#### What is needed
Find the line below that contains "Go by the photo: for". Transcribe it and every line after it exactly, adding nothing.

#### Data extracts
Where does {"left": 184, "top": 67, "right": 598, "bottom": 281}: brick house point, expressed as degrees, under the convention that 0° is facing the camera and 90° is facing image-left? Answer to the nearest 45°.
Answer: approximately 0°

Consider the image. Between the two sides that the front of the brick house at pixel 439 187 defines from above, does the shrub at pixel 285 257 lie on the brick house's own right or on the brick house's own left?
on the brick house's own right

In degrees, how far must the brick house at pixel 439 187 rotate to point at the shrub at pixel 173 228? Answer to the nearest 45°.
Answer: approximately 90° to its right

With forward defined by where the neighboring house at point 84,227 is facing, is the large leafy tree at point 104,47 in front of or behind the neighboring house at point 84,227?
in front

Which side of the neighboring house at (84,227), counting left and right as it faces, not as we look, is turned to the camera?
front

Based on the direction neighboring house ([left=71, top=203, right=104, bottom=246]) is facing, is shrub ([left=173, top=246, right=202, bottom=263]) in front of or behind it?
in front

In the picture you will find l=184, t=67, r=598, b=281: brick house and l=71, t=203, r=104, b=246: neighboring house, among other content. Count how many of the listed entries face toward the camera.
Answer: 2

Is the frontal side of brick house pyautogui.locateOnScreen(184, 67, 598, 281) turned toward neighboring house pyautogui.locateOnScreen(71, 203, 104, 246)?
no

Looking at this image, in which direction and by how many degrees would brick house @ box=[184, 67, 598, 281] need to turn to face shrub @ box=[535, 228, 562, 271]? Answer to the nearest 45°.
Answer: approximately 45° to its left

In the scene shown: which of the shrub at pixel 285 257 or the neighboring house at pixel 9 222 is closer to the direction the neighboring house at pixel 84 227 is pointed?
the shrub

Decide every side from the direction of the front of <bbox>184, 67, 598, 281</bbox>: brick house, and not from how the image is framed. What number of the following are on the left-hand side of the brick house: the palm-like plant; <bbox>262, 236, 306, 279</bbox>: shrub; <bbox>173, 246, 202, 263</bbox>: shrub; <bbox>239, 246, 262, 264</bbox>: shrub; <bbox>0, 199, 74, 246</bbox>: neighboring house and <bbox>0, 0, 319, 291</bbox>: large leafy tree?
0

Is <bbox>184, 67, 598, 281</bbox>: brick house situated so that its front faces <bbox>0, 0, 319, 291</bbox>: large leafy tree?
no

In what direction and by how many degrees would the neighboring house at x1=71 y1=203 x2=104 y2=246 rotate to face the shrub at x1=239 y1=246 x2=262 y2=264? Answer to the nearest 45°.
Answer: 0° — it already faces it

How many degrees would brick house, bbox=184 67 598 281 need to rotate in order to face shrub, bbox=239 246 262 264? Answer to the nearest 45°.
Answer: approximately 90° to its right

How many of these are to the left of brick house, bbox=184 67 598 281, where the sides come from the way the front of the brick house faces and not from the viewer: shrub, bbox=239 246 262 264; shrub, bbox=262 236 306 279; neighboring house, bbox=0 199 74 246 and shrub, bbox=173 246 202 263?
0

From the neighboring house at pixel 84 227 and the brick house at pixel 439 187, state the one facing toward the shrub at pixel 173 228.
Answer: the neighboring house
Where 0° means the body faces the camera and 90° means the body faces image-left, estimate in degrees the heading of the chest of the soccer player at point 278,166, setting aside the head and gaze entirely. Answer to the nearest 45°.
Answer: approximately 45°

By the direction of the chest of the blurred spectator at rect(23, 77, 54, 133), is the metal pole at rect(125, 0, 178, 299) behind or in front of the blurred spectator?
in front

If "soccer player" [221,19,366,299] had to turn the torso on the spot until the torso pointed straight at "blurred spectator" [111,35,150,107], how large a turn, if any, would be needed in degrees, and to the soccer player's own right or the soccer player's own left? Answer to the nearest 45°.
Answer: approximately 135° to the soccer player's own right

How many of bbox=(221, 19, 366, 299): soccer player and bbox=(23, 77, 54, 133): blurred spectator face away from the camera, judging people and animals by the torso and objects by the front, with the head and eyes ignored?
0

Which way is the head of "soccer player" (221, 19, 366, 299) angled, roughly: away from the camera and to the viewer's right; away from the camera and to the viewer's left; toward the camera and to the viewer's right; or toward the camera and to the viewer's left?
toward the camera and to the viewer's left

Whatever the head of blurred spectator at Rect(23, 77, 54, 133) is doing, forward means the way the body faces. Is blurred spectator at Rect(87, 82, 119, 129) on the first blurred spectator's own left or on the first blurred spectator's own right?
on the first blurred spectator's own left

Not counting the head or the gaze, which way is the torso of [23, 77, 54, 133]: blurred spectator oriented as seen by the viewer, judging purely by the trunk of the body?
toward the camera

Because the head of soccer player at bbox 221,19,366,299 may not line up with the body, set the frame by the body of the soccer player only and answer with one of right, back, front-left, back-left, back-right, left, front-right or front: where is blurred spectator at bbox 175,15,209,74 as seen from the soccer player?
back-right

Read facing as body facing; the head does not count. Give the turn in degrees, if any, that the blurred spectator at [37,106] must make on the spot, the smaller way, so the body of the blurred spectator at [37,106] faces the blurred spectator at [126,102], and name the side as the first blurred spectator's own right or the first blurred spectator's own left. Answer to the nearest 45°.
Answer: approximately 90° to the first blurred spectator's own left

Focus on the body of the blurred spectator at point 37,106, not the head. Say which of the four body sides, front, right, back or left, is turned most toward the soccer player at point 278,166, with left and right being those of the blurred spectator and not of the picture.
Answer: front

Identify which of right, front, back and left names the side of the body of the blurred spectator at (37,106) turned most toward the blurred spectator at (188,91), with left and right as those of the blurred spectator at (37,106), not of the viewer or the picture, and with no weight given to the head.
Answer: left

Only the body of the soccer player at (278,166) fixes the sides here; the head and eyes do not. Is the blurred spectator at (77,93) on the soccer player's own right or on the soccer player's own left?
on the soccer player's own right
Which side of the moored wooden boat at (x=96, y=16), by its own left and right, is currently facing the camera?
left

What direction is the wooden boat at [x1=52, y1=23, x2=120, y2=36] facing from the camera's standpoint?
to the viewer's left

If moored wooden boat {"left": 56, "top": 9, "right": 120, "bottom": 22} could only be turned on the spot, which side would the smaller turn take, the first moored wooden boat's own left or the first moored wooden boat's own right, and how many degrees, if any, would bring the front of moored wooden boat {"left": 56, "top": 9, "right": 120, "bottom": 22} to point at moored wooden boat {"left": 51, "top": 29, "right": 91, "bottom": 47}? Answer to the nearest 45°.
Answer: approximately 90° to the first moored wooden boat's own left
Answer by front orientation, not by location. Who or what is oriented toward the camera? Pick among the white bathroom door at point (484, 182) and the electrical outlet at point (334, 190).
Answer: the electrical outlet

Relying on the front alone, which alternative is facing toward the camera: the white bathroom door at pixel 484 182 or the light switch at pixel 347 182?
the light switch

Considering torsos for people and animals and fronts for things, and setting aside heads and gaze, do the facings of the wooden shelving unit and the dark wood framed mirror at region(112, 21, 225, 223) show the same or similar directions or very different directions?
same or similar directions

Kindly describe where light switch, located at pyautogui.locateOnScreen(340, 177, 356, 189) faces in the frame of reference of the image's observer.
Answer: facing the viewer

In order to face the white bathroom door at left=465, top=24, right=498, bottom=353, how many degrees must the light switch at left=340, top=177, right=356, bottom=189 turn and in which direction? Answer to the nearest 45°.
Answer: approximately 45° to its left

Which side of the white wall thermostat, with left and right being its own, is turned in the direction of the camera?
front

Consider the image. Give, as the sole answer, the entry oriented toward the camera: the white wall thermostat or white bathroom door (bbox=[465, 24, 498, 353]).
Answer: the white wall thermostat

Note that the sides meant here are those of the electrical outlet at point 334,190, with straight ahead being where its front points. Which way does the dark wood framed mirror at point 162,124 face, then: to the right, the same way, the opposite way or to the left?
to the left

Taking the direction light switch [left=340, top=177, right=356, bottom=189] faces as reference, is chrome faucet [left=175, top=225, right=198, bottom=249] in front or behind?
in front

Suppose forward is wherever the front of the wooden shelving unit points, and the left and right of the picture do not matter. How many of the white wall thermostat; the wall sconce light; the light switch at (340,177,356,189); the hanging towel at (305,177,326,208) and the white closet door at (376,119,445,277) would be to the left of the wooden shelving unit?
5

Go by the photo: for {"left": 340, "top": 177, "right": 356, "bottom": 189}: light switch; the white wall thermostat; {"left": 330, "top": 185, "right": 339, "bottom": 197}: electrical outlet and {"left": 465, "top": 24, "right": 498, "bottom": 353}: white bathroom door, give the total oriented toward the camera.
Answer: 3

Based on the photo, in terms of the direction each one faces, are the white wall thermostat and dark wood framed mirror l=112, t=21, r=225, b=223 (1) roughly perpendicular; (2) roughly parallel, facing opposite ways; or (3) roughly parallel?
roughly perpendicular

#### Answer below
Go by the photo: for {"left": 340, "top": 177, "right": 356, "bottom": 189}: light switch; the white wall thermostat; {"left": 330, "top": 185, "right": 339, "bottom": 197}: electrical outlet and {"left": 465, "top": 24, "right": 498, "bottom": 353}: white bathroom door, give the total oriented toward the camera.
Answer: 3

Based on the photo, in terms of the direction each one faces, are the white wall thermostat and dark wood framed mirror l=112, t=21, r=225, b=223 (1) roughly perpendicular; (2) roughly parallel, facing opposite ways; or (3) roughly parallel?
roughly perpendicular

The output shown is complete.